Extract provided:
Wanted - A True Survival of the Fittest

So Dan Carter is out, Richie McCaw is coming apart at the seams, Kutley Beale is hobbling and Digby Ione is giving everyone the finger. When it comes to toughness these modern-day global showpieces are wimps compared to their historical forebears.

But first a history lesson to put all this moaning and whingeing in context (courtesy of the excellent RugbyFootballHistory.com)

It wasn't until 1968-69 that an injured player could be replaced and tactical substitutions (from the 'bench') were not sanctioned in Rugby Union until as recently as 1996. Players had to play on injured or sit the match out.

The argument goes that if there's no danger of a player being replaced then there is an increased likelihood of foul play from an opponent looking to put someone out of the game. Yet since 1888 the referee has been empowered to send off an opponent for foul play. Originally this was at the discretion of the referee who could send a player off for any amount of time they deemed fit.

The concept of red and yellow cards obviously came from soccer, but South Africa had suggested the concept of a 'cooler' (sin bin) as early as 1972. It wasn't until 2000 though that the use of red and yellow cards (and the concept of a sin bin) in Rugby were officially sanctioned.

So where does that leave today's cotton-wooled purse carrying nancy boys?

Well to say that they are soft misses the point that injuries have always happened and have always been part of the tactical nuance of the game. These days they are dealt with on the field with expert use of magic sprays, high-tech bandages and water bottles that magically dispence into the players mouth. Players, walk, get carried or get buggied off the field at regular intervals, but the point is there's always someone to take their place (even if it is Radike Samo on the wing).

Record extracts:
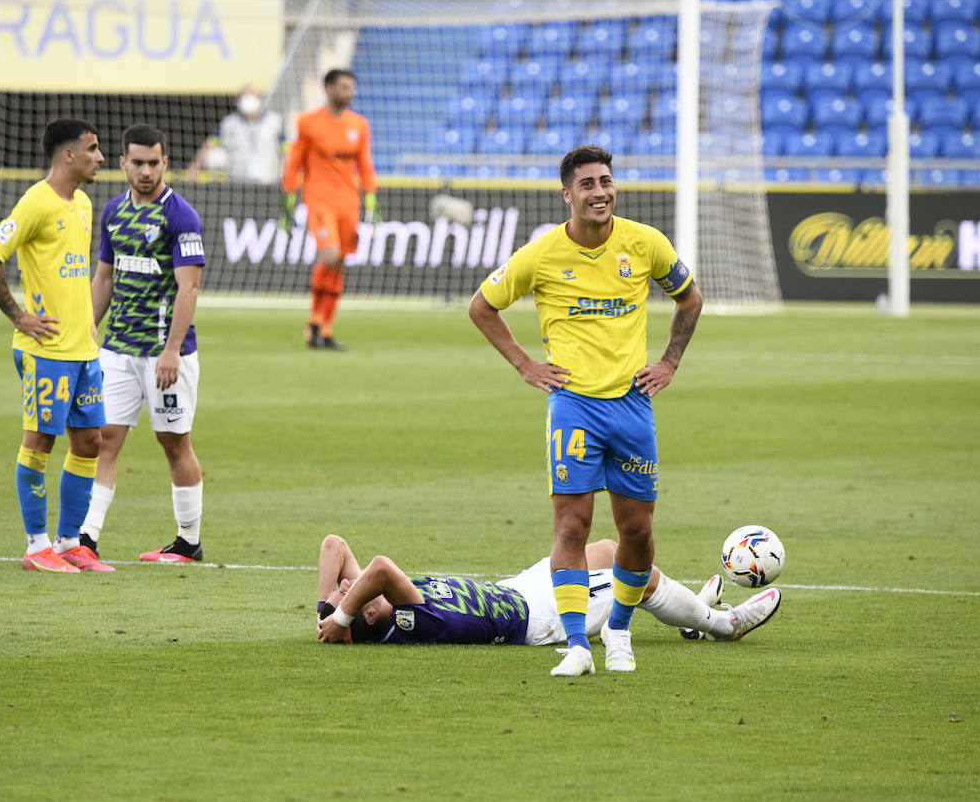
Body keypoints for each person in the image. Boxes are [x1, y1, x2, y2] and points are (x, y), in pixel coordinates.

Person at [468, 145, 706, 677]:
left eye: (606, 181)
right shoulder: (542, 254)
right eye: (588, 185)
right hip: (573, 408)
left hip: (631, 405)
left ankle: (617, 628)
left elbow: (690, 299)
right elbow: (481, 306)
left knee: (637, 531)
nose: (600, 192)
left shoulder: (645, 243)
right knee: (572, 526)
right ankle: (578, 644)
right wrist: (524, 364)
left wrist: (668, 362)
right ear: (567, 195)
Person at [0, 118, 112, 574]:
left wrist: (88, 323)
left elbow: (74, 275)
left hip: (82, 349)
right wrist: (19, 317)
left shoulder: (85, 203)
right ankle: (36, 546)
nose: (100, 157)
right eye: (92, 149)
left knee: (89, 441)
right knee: (40, 442)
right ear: (68, 154)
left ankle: (70, 541)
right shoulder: (36, 202)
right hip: (45, 350)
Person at [76, 124, 208, 564]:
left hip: (165, 354)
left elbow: (188, 289)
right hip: (118, 351)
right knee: (102, 438)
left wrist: (171, 350)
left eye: (154, 163)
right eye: (138, 163)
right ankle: (87, 537)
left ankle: (188, 541)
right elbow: (104, 277)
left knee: (173, 443)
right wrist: (87, 329)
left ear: (165, 163)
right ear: (123, 164)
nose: (146, 171)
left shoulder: (180, 216)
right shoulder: (113, 212)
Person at [314, 534, 780, 649]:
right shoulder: (409, 618)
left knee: (604, 548)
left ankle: (691, 616)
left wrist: (326, 611)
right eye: (348, 594)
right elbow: (375, 569)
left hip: (517, 589)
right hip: (542, 618)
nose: (348, 584)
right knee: (640, 573)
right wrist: (337, 620)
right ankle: (722, 625)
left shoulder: (372, 607)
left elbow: (334, 545)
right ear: (369, 616)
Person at [279, 68, 379, 351]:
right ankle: (313, 322)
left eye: (352, 87)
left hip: (350, 201)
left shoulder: (358, 125)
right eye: (345, 87)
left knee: (340, 262)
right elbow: (295, 161)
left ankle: (325, 328)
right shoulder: (309, 123)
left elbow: (364, 163)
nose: (350, 93)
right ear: (329, 89)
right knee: (330, 255)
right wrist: (289, 195)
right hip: (320, 199)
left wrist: (371, 195)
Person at [190, 86, 282, 184]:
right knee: (215, 157)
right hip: (237, 180)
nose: (248, 99)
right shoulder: (229, 123)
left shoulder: (275, 121)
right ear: (237, 101)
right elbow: (209, 145)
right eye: (244, 96)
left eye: (251, 95)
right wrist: (193, 170)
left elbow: (286, 150)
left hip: (267, 178)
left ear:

Things to do:
- 1) Answer these questions about the rugby post:
(a) In which season could an injured player first be replaced?
(b) Since what year has the referee had the power to send off a player for foul play?
(c) Which country suggested a "cooler," and in what year?
- 2) Update the rugby post from "So Dan Carter" through "their historical forebears.", inclusive, changing "wimps" to "softies".
- 3) Write what comes next in the rugby post about injured players and replacements, starting after its final sentence.
The data has nothing to do with the rugby post.

Numbered answers:
- 1)
(a) 1968-69
(b) 1888
(c) South Africa, in 1972

- 2)
So Dan Carter is out, Richie McCaw is coming apart at the seams, Kutley Beale is hobbling and Digby Ione is giving everyone the finger. When it comes to toughness these modern-day global showpieces are softies compared to their historical forebears.

- 3)
A true test of character would be if we returned to the glory days of the 1960s. No benches, no cards, no substitutions. If a player was at risk pre-game of injury then he wouldn't be selected. Those who were picked were chosen for their resiliance and their history of going the full 80 minutes at full steam ahead. If a comrade fell you picked up the slack and compensated, and if you fell you ran around on one leg or with blood pouring out of a cut then feinting or permanent disfigurement was the price to be paid for enjoying the on-field action on the field in the company of those with similar mind-sets.

Forget the roughening up periods and the 'tough' forward battles you are witnessing at the World Cup. True gladiators haven't the played the game for 50 years. It's time to re-embrace the spirit of those times by banning those fringe players who warm themselves under blankets from the sidelines. To limit medics to band-aids, bandages and rub-downs. To leave players with arm injuries on the ground so that they can tackle like turnstiles (or Namibians) and to let those hamstrung hobble around shouting instructions if that's all that they have left to contribute.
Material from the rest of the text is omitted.